There seems to be a lot going on at the moment around me. Not just the usual stuff, Christmas and shopping and end of school and general December madness, but big stuff. Death, illness, uncertainty. Tragedies that break my heart, that I have no easy answers for, especially when we’ve experienced the opposite–such blessing and abundance around us. I have friends who are hurting. There are no easy answers, or if there are, the answer is “sometimes things just suck”.

Where’s the hope and joy and peace when people you love are being ripped from you?

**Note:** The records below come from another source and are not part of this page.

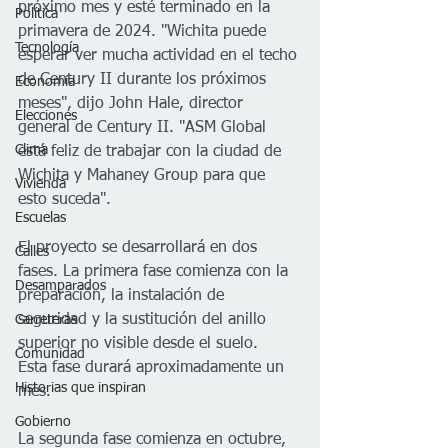
próximo mes y esté terminado en la 
Política
primavera de 2024. "Wichita puede 
Tecnología
esperar ver mucha actividad en el techo 
de Century II durante los próximos 
Economía
meses", dijo John Hale, director 
Elecciones
general de Century II. "ASM Global 
Clima
está feliz de trabajar con la ciudad de 
Wichita y Mahaney Group para que 
Vivienda
esto suceda". 
Escuelas
El proyecto se desarrollará en dos 
Calles
fases. La primera fase comienza con la 
Desamparados
preparación, la instalación de 
seguridad y la sustitución del anillo 
Carreteras
superior no visible desde el suelo. 
Comunidad
Esta fase durará aproximadamente un 
Historias que inspiran
mes. 
Gobierno
La segunda fase comienza en octubre, 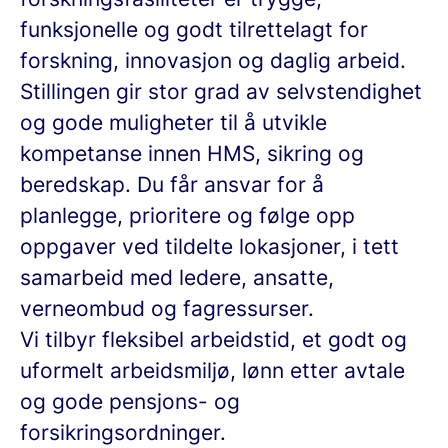
funksjonelle og godt tilrettelagt for
forskning, innovasjon og daglig arbeid.
Stillingen gir stor grad av selvstendighet
og gode muligheter til å utvikle
kompetanse innen HMS, sikring og
beredskap. Du får ansvar for å
planlegge, prioritere og følge opp
oppgaver ved tildelte lokasjoner, i tett
samarbeid med ledere, ansatte,
verneombud og fagressurser.
Vi tilbyr fleksibel arbeidstid, et godt og
uformelt arbeidsmiljø, lønn etter avtale
og gode pensjons- og
forsikringsordninger.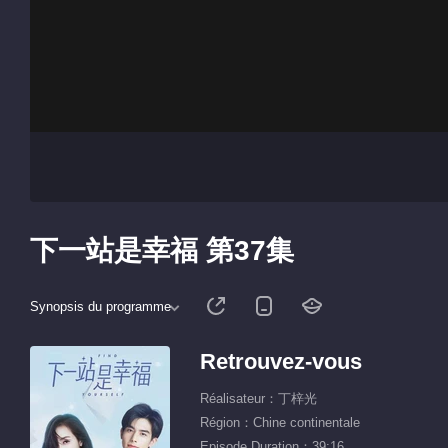
下一站是幸福 第37集
Synopsis du programme
Retrouvez-vous
Réalisateur：丁梓光
Région：Chine continentale
Episode Duration：39:16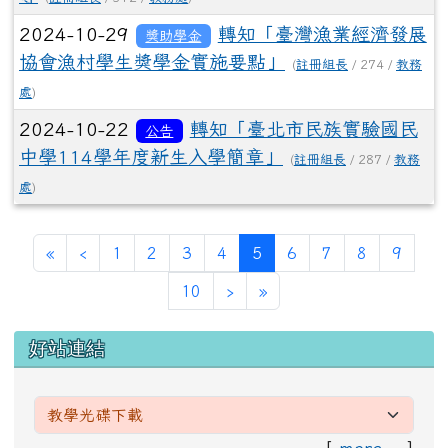
2024-10-29
轉知「臺灣漁業經濟發展
獎助學金
協會漁村學生獎學金實施要點」
(
註冊組長
/ 274 /
教務
處
)
2024-10-22
轉知「臺北市民族實驗國民
公告
中學114學年度新生入學簡章」
(
註冊組長
/ 287 /
教務
處
)
第一頁
上一頁
(目前頁次)
«
‹
1
2
3
4
5
6
7
8
9
下一頁
最後頁
10
›
»
左邊區域內容
好站連結
[
more...
]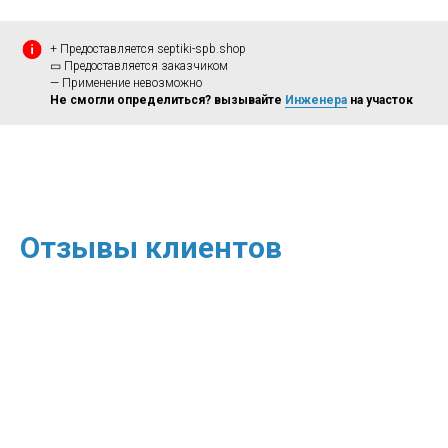
+ Предоставляется septiki-spb.shop
▭ Предоставляется заказчиком
— Применение невозможно
Не смогли определиться? вызывайте
Инженера
на участок
Отзывы клиентов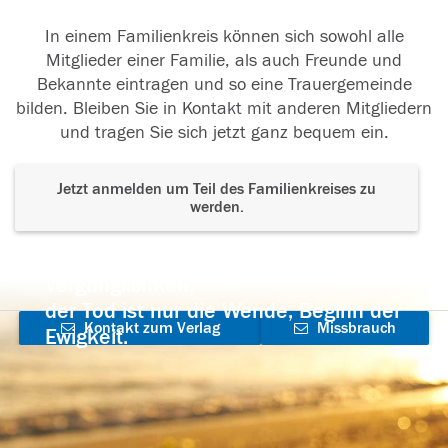
In einem Familienkreis können sich sowohl alle
Mitglieder einer Familie, als auch Freunde und
Bekannte eintragen und so eine Trauergemeinde
bilden. Bleiben Sie in Kontakt mit anderen Mitgliedern
und tragen Sie sich jetzt ganz bequem ein.
Jetzt anmelden um Teil des Familienkreises zu
werden.
Der Tod ist nicht das Ende, nicht die
Vergänglichkeit,
der Tod ist nur die Wende, Beginn der
Kontakt zum Verlag
Missbrauch
Ewigkeit.
aufnehmen
melden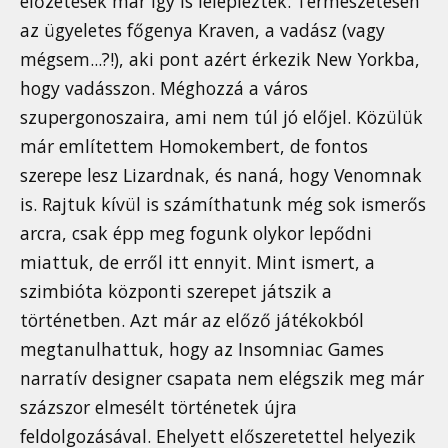
előzetesek már így is lelepleztek. Természetesen
az ügyeletes főgenya Kraven, a vadász (vagy
mégsem...?!), aki pont azért érkezik New Yorkba,
hogy vadásszon. Méghozzá a város
szupergonoszaira, ami nem túl jó előjel. Közülük
már említettem Homokembert, de fontos
szerepe lesz Lizardnak, és naná, hogy Venomnak
is. Rajtuk kívül is számíthatunk még sok ismerős
arcra, csak épp meg fogunk olykor lepődni
miattuk, de erről itt ennyit. Mint ismert, a
szimbióta központi szerepet játszik a
történetben. Azt már az előző játékokból
megtanulhattuk, hogy az Insomniac Games
narratív designer csapata nem elégszik meg már
százszor elmesélt történetek újra
feldolgozásával. Ehelyett előszeretettel helyezik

Where’s the blessing of the virgin birth and the miracle of baby Jesus when there are children left without parents, and parents left without children? How do you “ho ho ho” when it takes all your strength to get out of bed in the morning and make breakfast without breaking down again?

I tried to put on some Christmas music yesterday. Took it off again. Put on something less hopeful, less joyous.

So this morning, this post is for those friends, the ones for whom life is making no sense at Christmas. The ones whose trees are shrouded in grief. The ones who are struggling to wrap presents because everything seems so futile. This is my little attempt to share in your sorrows, and, instead of offering platitudes of “God is with you, go and be well”, sitting in the dirt with you for a few minutes and saying “I understand”.

Here is my small offering. It’s the one part of the Bible I refused to read for a number of years when I was younger: Psalm 22. The one right before the one that everybody knows.

“God, God . . . my God! Why did you dump me miles from nowhere? Doubled up with pain, I call to God all the day long. No answer. Nothing. I keep at it all night, tossing and turning. And you! Are you indifferent, above it all, leaning back on the cushions of Israel’s praise? We know you were there for our parents: they cried for your help and you gave it; they trusted and lived a good life. And here I am, a nothing—an earthworm, something to step on, to squash. Everyone pokes fun at me; they make faces at me, they shake their heads: “Let’s see how God handles this one; since God likes him so much, let him help him!” (that’s from the translation called The Message, by the way).

Life can suck. And it can suck especially when Christmas is just around the corner. If it sucks for you today, I just want to let you know that I hear you. It’s okay to be honest about how you’re really feeling. Hang in there, okay?